The problem you refer is not due just to absorption quality, but mostly to absorption quality. Proper absorption is expensive and hard to get. Most of the acoustic materials people use in their rooms have very poor response (absorption versus frequency) and are not specified for angular absorption - very few manufacturers supply adequate data on their acoustic products.

Just because we are unsuccessful does not imply that a properly treated room can't sound better than a non treated one. It just shows we were doing it wrongly. :) IMHO making uncontrolled experiences in poor rooms can be funny but is inconclusive.

Jim Smith is a contributor in another audio forum - I have been following his contributions for years, although I seldom post there . He has very interesting opinions on these matters. Please see https://www.audioshark.org/acoustic...-eliminated-10798-post-185479.html#post185479
 
These systems sound interesting. I like the top one more. It has some element of horn. It has the see through clarity with the sound that break the glass wall between listener and the system. There is a directness of sound that on some notes radiate the energy to you to hear more physically...more poise, more live. Listen to the instruments in the back stage. It even has a reach and physical. In contrast the video with light on is very good at giving a high resolution picture of sound, easier more pleasant to the ears, but it presents sound like a 2d/3-d "simulator" with a clear glass wall between the listener and the system.

Both using Audionet?

Tang, that’s an excellent description of the differences. I turned down the volume of my headphones and now hear better what you were describing.
 
Yes, both are audionet stern and Heisenberg with Wilson Benesch speakers. Actually I was recommending this for a while after hearing heihei's with the Pacific with 242 valves, and this guy had a Piega which boomed like crazy in his room. He replaced it with Wilson Benesch and it really sings much better now. Source is streaming via MSB
 
Anyway, I too preferred the top much more.

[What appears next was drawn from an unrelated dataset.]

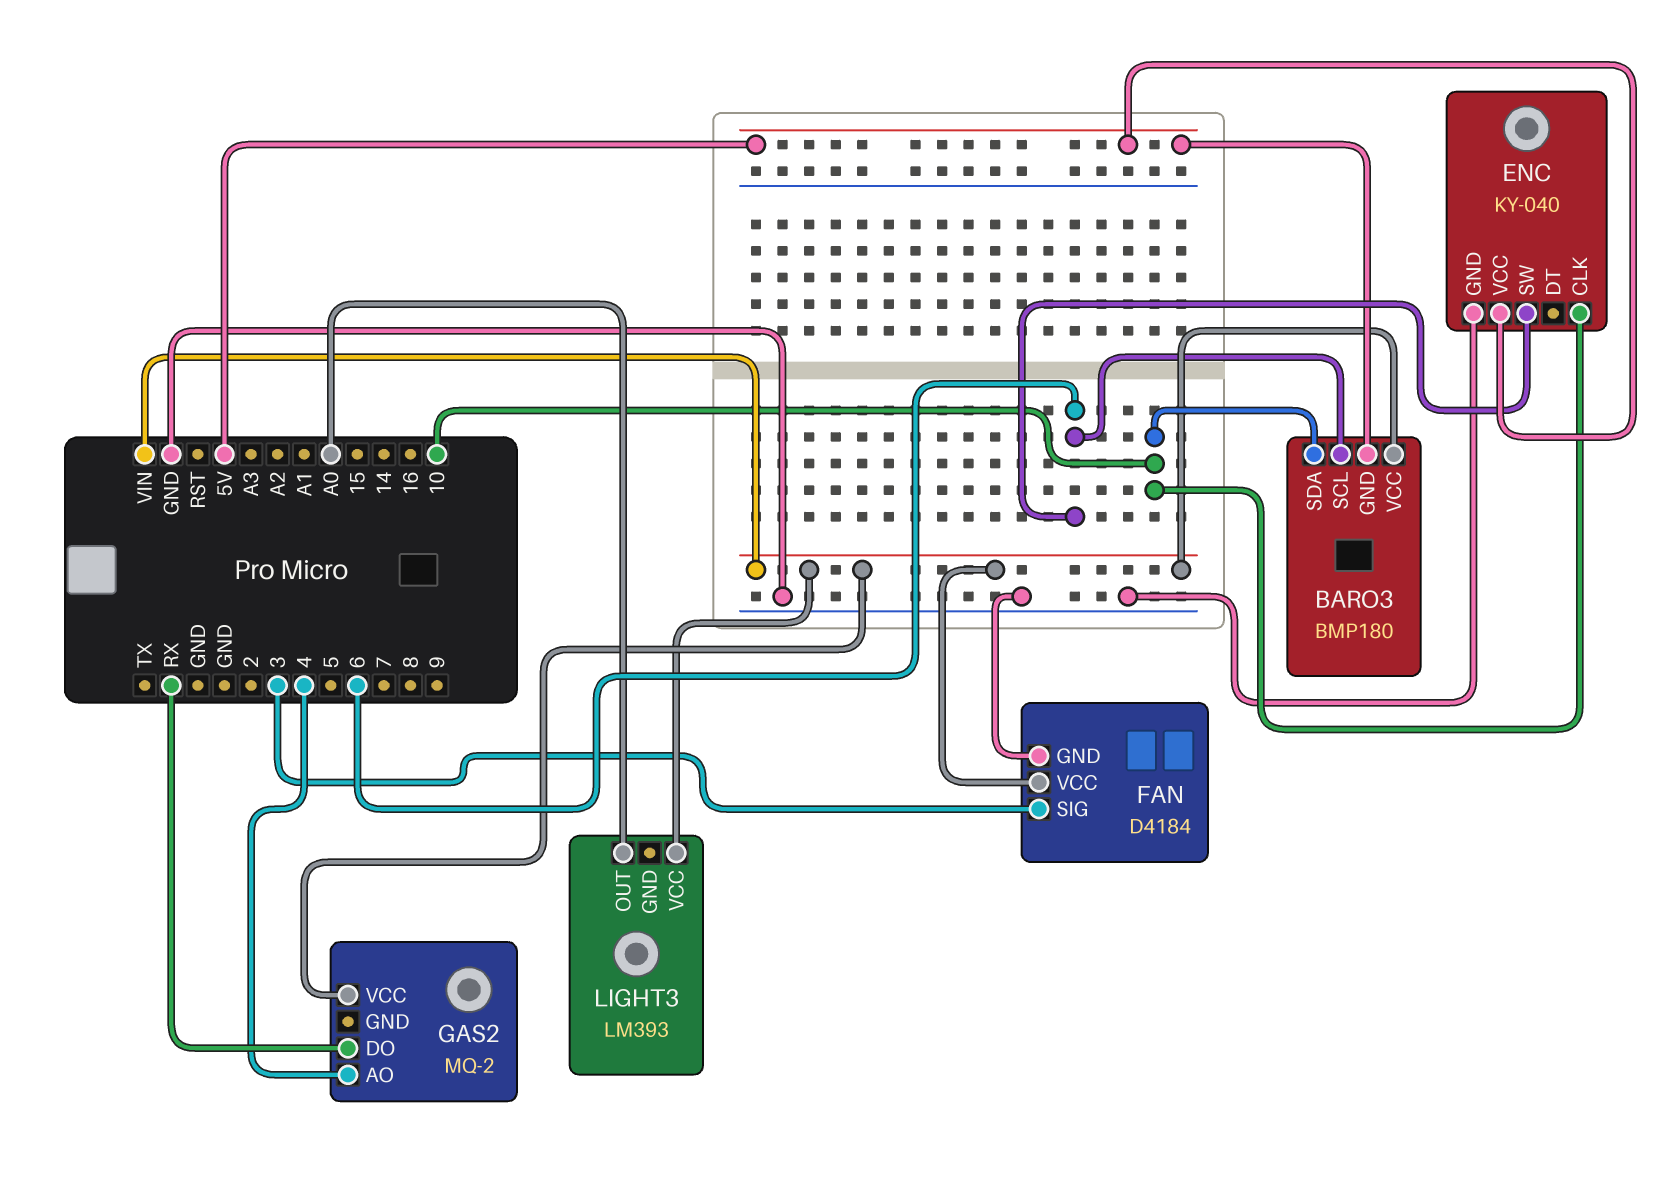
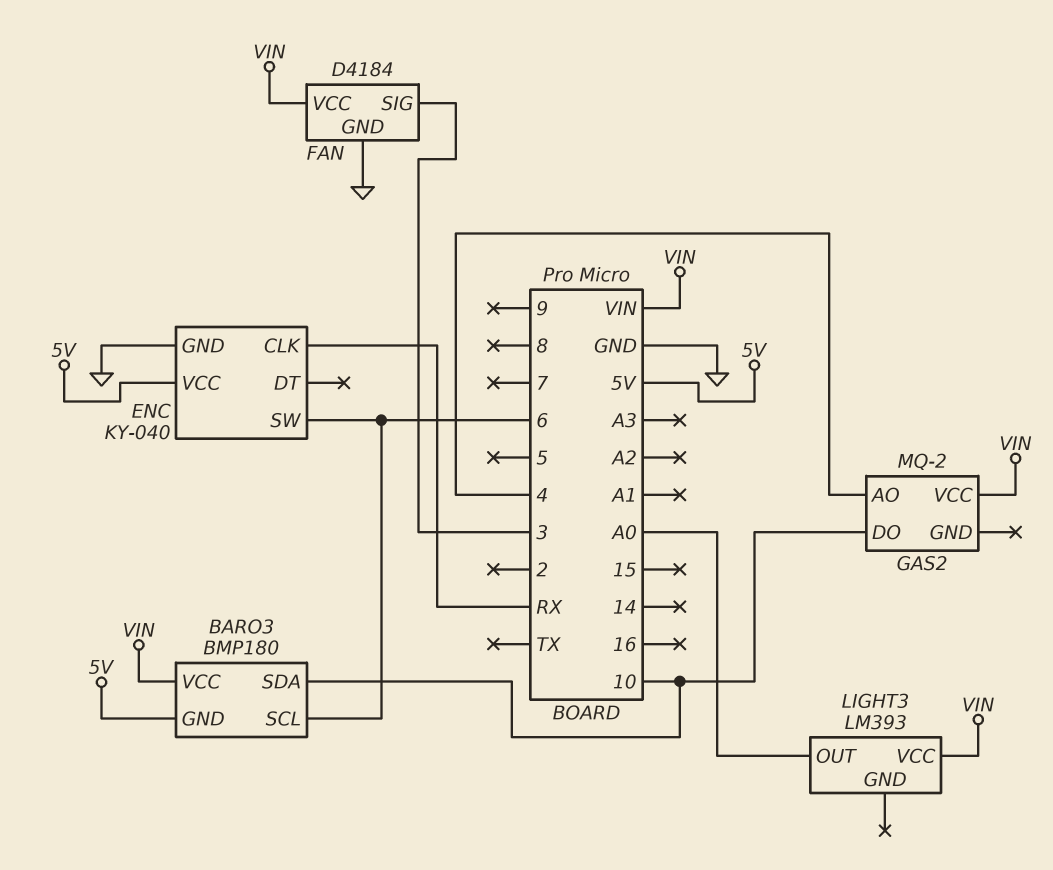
ENC pin CLK: 10 -> RX
GAS2 pin DO: RX -> 10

Now next question. One of them has had ASC tube traps added to the other one, so which has more ASC tube traps
 
Yes, both are audionet stern and Heisenberg with Wilson Benesch speakers. Actually I was recommending this for a while after hearing heihei's with the Pacific with 242 valves, and this guy had a Piega which boomed like crazy in his room. He replaced it with Wilson Benesch and it really sings much better now. Source is streaming via MSB
The system sounds great. Possibly sounds better than mine overall if go by check box. What dac is he using?